The Microsoft-LinkedIn Deal: What it means for advertisers
What might the merging of the two biggest graphs of professional data mean for advertisers?
While much of the talk about Microsoft’s plans to buy LinkedIn for $26.2 billion in cash, announced Monday, has focused on beefing up its cloud business, there’s much to be considered for advertisers, particularly B2B advertisers.
In past years, Bing Ads executives have talked about the breadth of user data that Microsoft has spanning work and personal accounts and hinted at a newfound willingness to open access to that data vault for ad targeting under Satya Nadella. In 2014, David Pann, Bing’s General Manager, told me in an interview that they were looking at ways to integrate with Azure, Microsoft’s cloud platform, and to leverage the business intelligence that platform offers. However, this messaging has never been widely articulated, and translating the value of that trove of data to advertisers has been muddled, if discussed at all.
Fast-forward two years, and the LinkedIn acquisition would seem to pave a clearer pathway for clearer messaging and data integrations.
The acquisition positions Microsoft as the leader in data on the professional world — both at the organizational and individual levels — and potentially offers advertisers: 1. More refined targeting, particularly for B2B advertisers; 2. More reach with the addition of the LinkedIn universe of 433 million users; and 3. More commercial opportunities via Cortana, Microsoft’s digital assistant, as it is positioned as “the professional’s” digital assistant.
The side-by-side professional cloud (Microsoft) and professional network (LinkedIn) graphs shown in the acquisition presentation (below) illustrate the impact this web of data can have in offering both a holistic picture of the professional audiences and the promise of precision in targeting for advertisers.

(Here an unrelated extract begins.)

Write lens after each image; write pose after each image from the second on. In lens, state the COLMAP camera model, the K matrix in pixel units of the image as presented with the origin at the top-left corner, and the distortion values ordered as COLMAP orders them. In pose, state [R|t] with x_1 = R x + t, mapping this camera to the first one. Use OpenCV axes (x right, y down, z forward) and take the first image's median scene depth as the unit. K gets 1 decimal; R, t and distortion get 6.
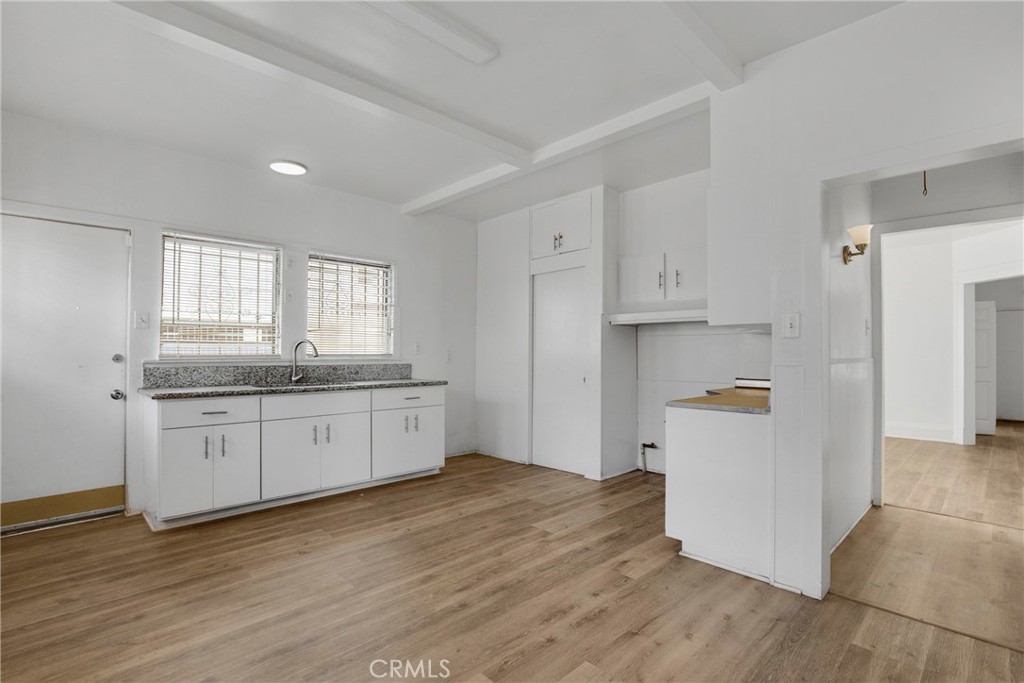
lens RADIAL K [[488.3, 0, 508.4], [0, 488.3, 347.5], [0, 0, 1]] dist [-0.021868, 0.000877]
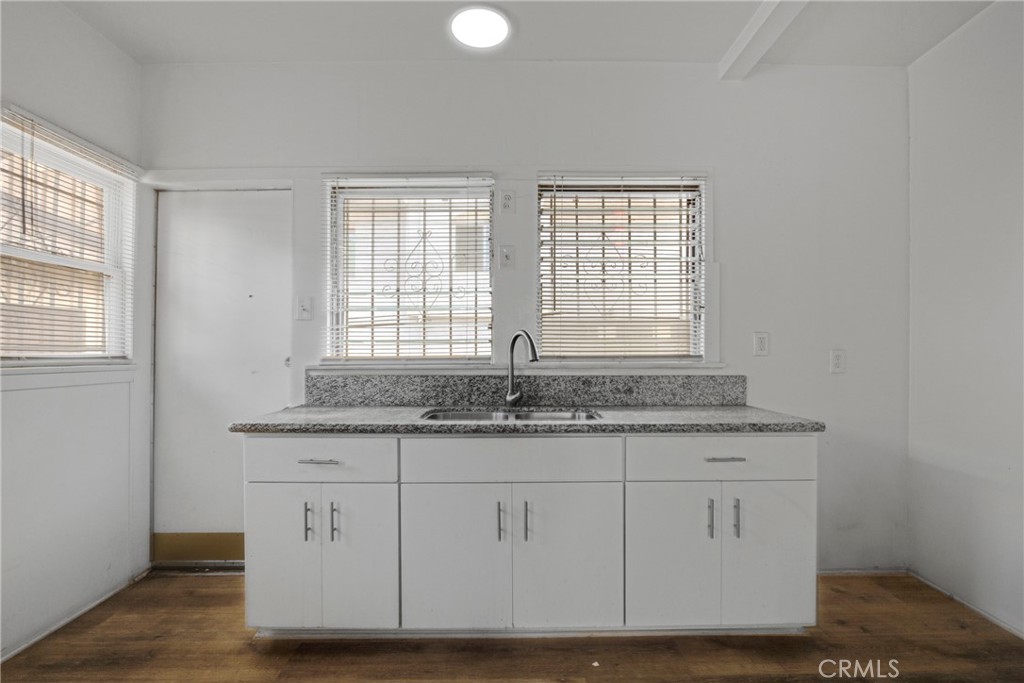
lens RADIAL K [[488.3, 0, 520.0], [0, 488.3, 349.1], [0, 0, 1]] dist [-0.021868, 0.000877]
pose [[0.734677, -0.005922, -0.678391, -0.043740], [0.011022, 0.999934, 0.003209, 0.004006], [0.678328, -0.009835, 0.734694, 0.615449]]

As a hint of what’s to come, Microsoft outlined a vision for an Intelligent Newsfeed as a “new daily habit” in the acquisition deck — a newsfeed that will unify data “for every professional to stay connected with the happenings in their network, industry and profession” as one avenue for advertising.

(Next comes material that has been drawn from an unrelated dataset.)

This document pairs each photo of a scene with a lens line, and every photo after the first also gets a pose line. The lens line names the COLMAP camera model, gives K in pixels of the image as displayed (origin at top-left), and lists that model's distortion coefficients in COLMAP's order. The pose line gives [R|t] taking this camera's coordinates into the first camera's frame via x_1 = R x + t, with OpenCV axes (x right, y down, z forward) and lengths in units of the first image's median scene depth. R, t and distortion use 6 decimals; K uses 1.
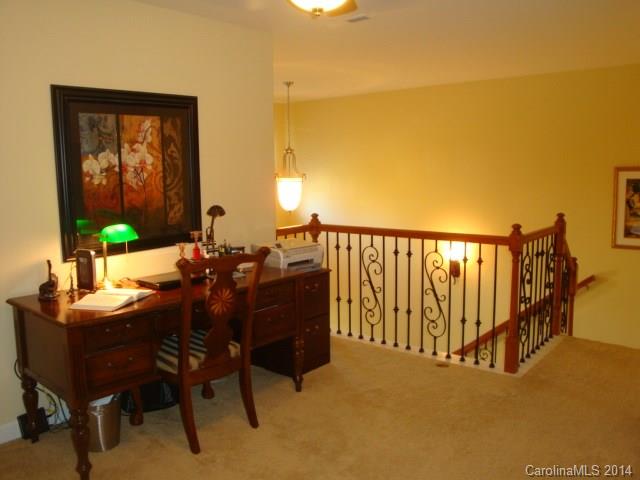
lens RADIAL K [[530.9, 0, 319.7], [0, 530.9, 239.6], [0, 0, 1]] dist [-0.148020, 0.113316]
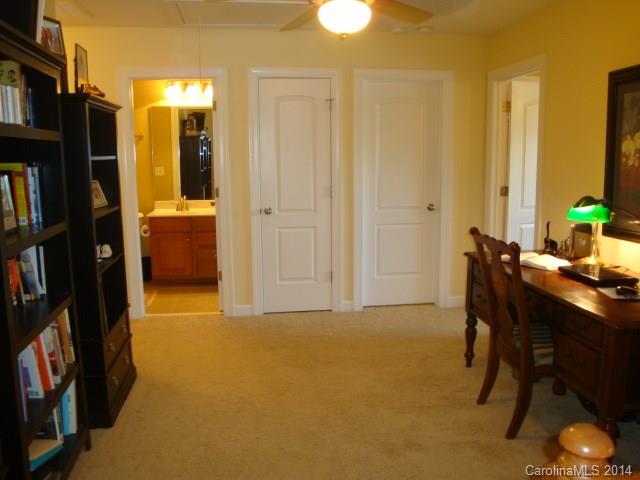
lens RADIAL K [[530.9, 0, 319.3], [0, 530.9, 241.2], [0, 0, 1]] dist [-0.148020, 0.113316]
pose [[-0.639637, 0.144670, -0.754940, 0.691478], [-0.068608, 0.967465, 0.243526, -0.163746], [0.765609, 0.207564, -0.608901, 1.176173]]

The LinkedIn acquisition gets Microsoft into social in a strategic way that complements the company’s existing, largely untapped user data. In Q1 2016, LinkedIn reported $154.1 million in ad revenue, a 29 percent year-over-year increase driven primarily by sponsored content. Bing Ads revenue rose 18 percent in the first quarter, which Microsoft attributed in large part to the adoption of Windows 10. And that brings us to the other pivotal piece of this acquisition — the foothold it gives Microsoft and Bing Ads in mobile, where it has been exceptionally weak compared to Google. LinkedIn’s mobile activity opens up doors for Microsoft that efforts like the Windows Phone and its search advertising partnership with Yahoo failed to provide.